Ditempa Tuhan Menjadi Batu Penjuru


oleh : Claudia Rosari Dewi

Dalam sepenggal cerita ini, aku ingin menceritakan bagaimana Tuhan benar-benar memintaku untuk dapat menjadi garam dan terang dunia melalui tempaan yang diberikan oleh-Nya. Pengalaman ditempa menjadi batu penjuru ini kudapati ketika aku duduk di bangku SMA. Aku adalah seorang siswi Katolik yang selama 12 tahun menuntut ilmu di sekolah negeri. Dari SD sampai SMA mengenyam bangku sekolah negeri dengan berbagai macam suka dan dukanya. Pengalaman ini menggemblengku menjadi seorang pribadi yang benar-benar baru dan berbuah lebat. Waktu SD hingga kelas 1 SMA, aku adalah seorang murid yang sangat pemalu dan pendiam. Tidak banyak yang memberikan perhatian kepadaku. Dari diriku sendiri memang aku merasa bahwa aku kurang percaya diri dalam bergaul dengan teman-teman sebayaku.
Puncak ketidakpercayaan diri itu muncul ketika aku duduk di bangku SMA. Pengalaman berat kudapatkan dimasa ini, termasuk pengalaman bak mutiara juga ada di masa ini. Masuk SMA Negeri di Cirebon adalah tantangan tersendiri untuk murid-murid minoritas pasalnya Kota Cirebon ialah kota dengan mayoritas agama Muslim, tentu saja aku dan keluargaku yang notabene umat Katolik yang rajin juga merasa tidak nyaman dengan situasi tersebut.

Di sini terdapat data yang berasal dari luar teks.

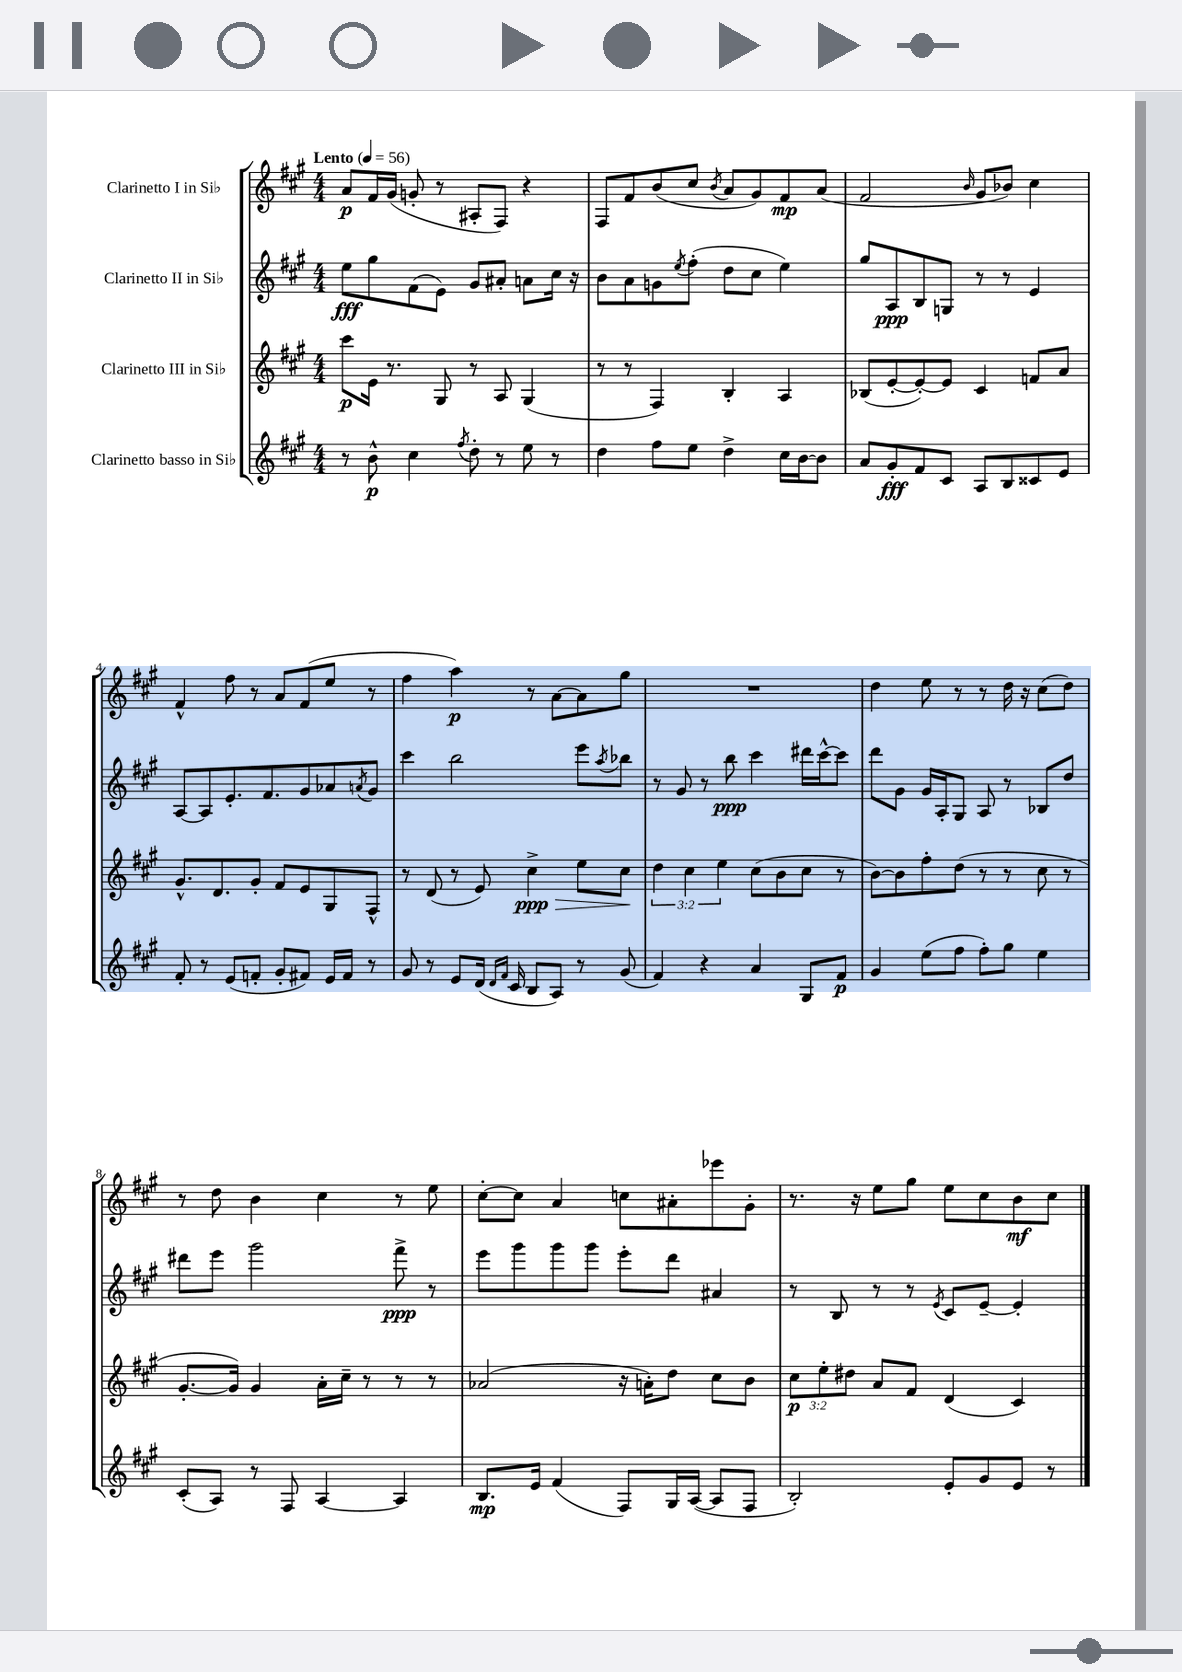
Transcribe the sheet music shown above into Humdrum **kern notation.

**kern	**dynam	**kern	**dynam	**kern	**dynam	**kern	**dynam
*part4	*part4	*part3	*part3	*part2	*part2	*part1	*part1
*staff4	*staff4	*staff3	*staff3	*staff2	*staff2	*staff1	*staff1
*I"Clarinetto basso in Si♭	*	*I"Clarinetto III in Si♭	*	*I"Clarinetto II in Si♭	*	*I"Clarinetto I in Si♭	*
*clefG2	*	*clefG2	*	*clefG2	*	*clefG2	*
*k[f#c#g#]	*	*k[f#c#g#]	*	*k[f#c#g#]	*	*k[f#c#g#]	*
*M4/4	*	*M4/4	*	*M4/4	*	*M4/4	*
*MM56	*	*MM56	*	*MM56	*	*MM56	*
=1	=1	=1	=1	=1	=1	=1	=1
!	!	!	!	!	!	!LO:TX:a:B:t=Lento	!
8r	.	8ccc#\L	p	8ee\L	fff	8a/L	p
8b^^\	p	16e\Jk	.	8gg#\	.	16f#/L	.
.	.	8.r	.	.	.	(16g#/JJ	.
4cc#\	.	.	.	(8f#\	.	8gn'/	.
.	.	8G#/	.	8e\J)	.	8r	.
8qff#/	.	.	.	.	.	.	.
8dd'\	.	8r	.	8g#/L	.	8A#X'/L	.
8r	.	8A/	.	8a#X'/J	.	8F#/J)	.
8ee\	.	(4G#/	.	8an\L	.	4r	.
8r	.	.	.	16cc#\Jk	.	.	.
.	.	.	.	16r	.	.	.
=2	=2	=2	=2	=2	=2	=2	=2
4dd\	.	8r	.	8b\L	.	8F#/L	.
.	.	8r	.	8a\	.	8f#/	.
8ff#\L	.	4F#/)	.	8gn\	.	(8b/	.
.	.	.	.	8qee/	.	.	.
8ee\J	.	.	.	(8ff#'\J	.	8cc#/J	.
.	.	.	.	.	.	8qb/	.
4dd^\	.	4B'/	.	8dd\L	.	8a/L	.
.	.	.	.	8cc#\J	.	8g#/)	.
16cc#\LL	.	4A/	.	4ee\)	.	8f#/	mp
[16b\J	.	.	.	.	.	.	.
8b\J]	.	.	.	.	.	(8a/J	.
=3	=3	=3	=3	=3	=3	=3	=3
8a/L	.	(8B-X/L	.	8gg#/L	.	2f#/	.
8g#'/	fff	[8e'/	.	8A/	ppp	.	.
8f#/	.	8e'/_)	.	8B/	.	.	.
8c#/J	.	8e/J]	.	8Gn/J	.	.	.
.	.	.	.	.	.	16qqb/	.
8A/L	.	4c#/	.	8r	.	8g#/L	.
8B/	.	.	.	8r	.	8b-X/J)	.
8c##X/	.	8fn/L	.	4e/	.	4cc#\	.
8e/J	.	8a/J	.	.	.	.	.
!!LO:LB:g=z
=4	=4	=4	=4	=4	=4	=4	=4
8f#'/	.	8.g#^^/L	.	[8A/L	.	4f#^^/	.
8r	.	.	.	8A/]	.	.	.
.	.	8.d/	.	.	.	.	.
(8e/L	.	.	.	8.e'/	.	8ff#\	.
8fn'/J	.	8g#'/J	.	.	.	8r	.
.	.	.	.	8.f#/	.	.	.
8g#'/L	.	8f#/L	.	.	.	8a/L	.
8f#X/J)	.	8e/	.	8g#/	.	(8f#/	.
16e/LL	.	8G#/	.	8a-X/	.	8ee/J	.
16f#/JJ	.	.	.	.	.	.	.
.	.	.	.	8qan/	.	.	.
8r	.	8F#^^/J	.	8g#/J	.	8r	.
=5	=5	=5	=5	=5	=5	=5	=5
8g#/	.	8r	.	4ccc#\	.	4ff#\	.
8r	.	(8d/	.	.	.	.	.
8e/L	.	8r	.	2bb\	.	4aa\)	p
(16d/Jk	.	8e/)	.	.	.	.	.
16qqd/LL	.	.	.	.	.	.	.
16qqf#/JJ	.	.	.	.	.	.	.
16c#/	.	.	.	.	.	.	.
!	!	!	!LO:HP:b	!	!	!	!
8B/L	.	4cc#^\	> ppp	.	.	8r	.
8A/J)	.	.	.	.	.	[8a\L	.
8r	.	8ee\L	.	8eee\L	.	8a\]	.
.	.	.	.	8qaa/	.	.	.
(8g#/	.	8cc#\J	.	8bb-X\J	.	8gg#\J	.
.	.	.	]	.	.	.	.
=6	=6	=6	=6	=6	=6	=6	=6
4f#/)	.	6dd\	.	8r	.	1r	.
.	.	.	.	8g#/	.	.	.
.	.	6cc#\	.	.	.	.	.
4r	.	.	.	8r	.	.	.
.	.	6ee\	.	.	.	.	.
.	.	.	.	8bb\	ppp	.	.
4a/	.	(8cc#\L	.	4ccc#\	.	.	.
.	.	8b\	.	.	.	.	.
8G#/L	.	8cc#\J	.	16ddd#X\LL	.	.	.
.	.	.	.	[16ccc#^^\J	.	.	.
8f#/J	p	8r	.	8ccc#\J]	.	.	.
=7	=7	=7	=7	=7	=7	=7	=7
4g#/	.	[8b\L)	.	8ddd\L	.	4dd\	.
.	.	8b\]	.	8g#\J	.	.	.
(8ee\L	.	8ff#'\	.	16g#/LL	.	8ee\	.
.	.	.	.	16A'/J	.	.	.
8ff#\J	.	(8dd\J	.	8G#/J	.	8r	.
8ff#'\L)	.	8r	.	8A/	.	8r	.
8gg#\J	.	8r	.	8r	.	16dd\	.
.	.	.	.	.	.	16r	.
4ee\	.	8cc#\	.	8B-X/L	.	(8cc#\L	.
.	.	8r	.	8dd/J	.	8dd\J)	.
!!LO:LB:g=z
=8	=8	=8	=8	=8	=8	=8	=8
(8c#'/L	.	[8.g#'/L	.	8ddd#X\L	.	8r	.
8A/J)	.	.	.	8eee\J	.	8dd\	.
.	.	16g#/Jk])	.	.	.	.	.
8r	.	4g#/	.	2ggg#\	.	4b\	.
8F#/	.	.	.	.	.	.	.
[4A/	.	16a'\LL	.	.	.	4cc#\	.
.	.	16cc#~\JJ	.	.	.	.	.
.	.	8r	.	.	.	.	.
4A/]	.	8r	.	8fff#^\	ppp	8r	.
.	.	8r	.	8r	.	8ee\	.
=9	=9	=9	=9	=9	=9	=9	=9
8.B/L	mp	(2a-X/	.	8eee\L	.	[8cc#'\L	.
.	.	.	.	8ggg#\	.	8cc#\J]	.
16e/Jk	.	.	.	.	.	.	.
(4f#/	.	.	.	8ggg#\	.	4a/	.
.	.	.	.	8ggg#\J	.	.	.
8F#/L)	.	16r	.	8eee'\L	.	8ccn\L	.
.	.	16an'\KL)	.	.	.	.	.
16G#/L	.	8dd\J	.	8ddd\J	.	8a#X'\	.
([16A/JJ	.	.	.	.	.	.	.
8A/L]	.	8cc#\L	.	4a#X/	.	8eee-X\	.
8F#/J	.	8b\J	.	.	.	8g#'\J	.
=10	=10	=10	=10	=10	=10	=10	=10
2B'/)	.	12cc#\L	p	8r	.	8.r	.
.	.	12ee'\	.	.	.	.	.
.	.	.	.	8B/	.	.	.
.	.	12dd#X\J	.	.	.	.	.
.	.	.	.	.	.	16r	.
.	.	8a/L	.	8r	.	8ee\L	.
.	.	8f#/J	.	8r	.	8gg#\J	.
.	.	.	.	8qe/	.	.	.
8e'/L	.	(4d/	.	8c#/L	.	8ee\L	.
8g#/	.	.	.	[8e~/J	.	8cc#\	.
8e/J	.	4c#/)	.	4e'/]	.	8b\	mf
8r	.	.	.	.	.	8cc#\J	.
==	==	==	==	==	==	==	==
*-	*-	*-	*-	*-	*-	*-	*-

Ketika SMA aku ditantang oleh berbagai macam hal. Salah satunya ialah aku menjadi murid minoritas di kelas dan hanya satu-satunya yang beragama Katolik. Tantangannya aku harus tampil berbeda dengan yang lain. Sekolah mengharapkan semua murid memakai pakaian panjang (busana muslim) setiap hari ke sekolah, dan aku bisa terlihat sangat berbeda dengan mereka hanya dari segi penampilan saja. Ketika di kelas, beberapa guru juga memperlakukan aku dengan berbeda karena aku berbeda keyakinan dengan mereka misalnya seperti memberiku nilai yang berbeda dengan murid lain, ketika pelajaran agama beberapa guru bertanya pertanyaan tentang umat Nasrani yang terkadang ‘memojokkan’ aku diantara teman-temanku, cara melihatku dari atas sampai bawah berbeda, bahkan ada yang tidak mau bersalaman denganku, dan lain-lain. Persoalan lain ada juga satu mata pelajaran yang dituntut oleh mereka aku bisa lulus agar aku bisa naik kelas  yakni mata pelajaran Bahasa Arab.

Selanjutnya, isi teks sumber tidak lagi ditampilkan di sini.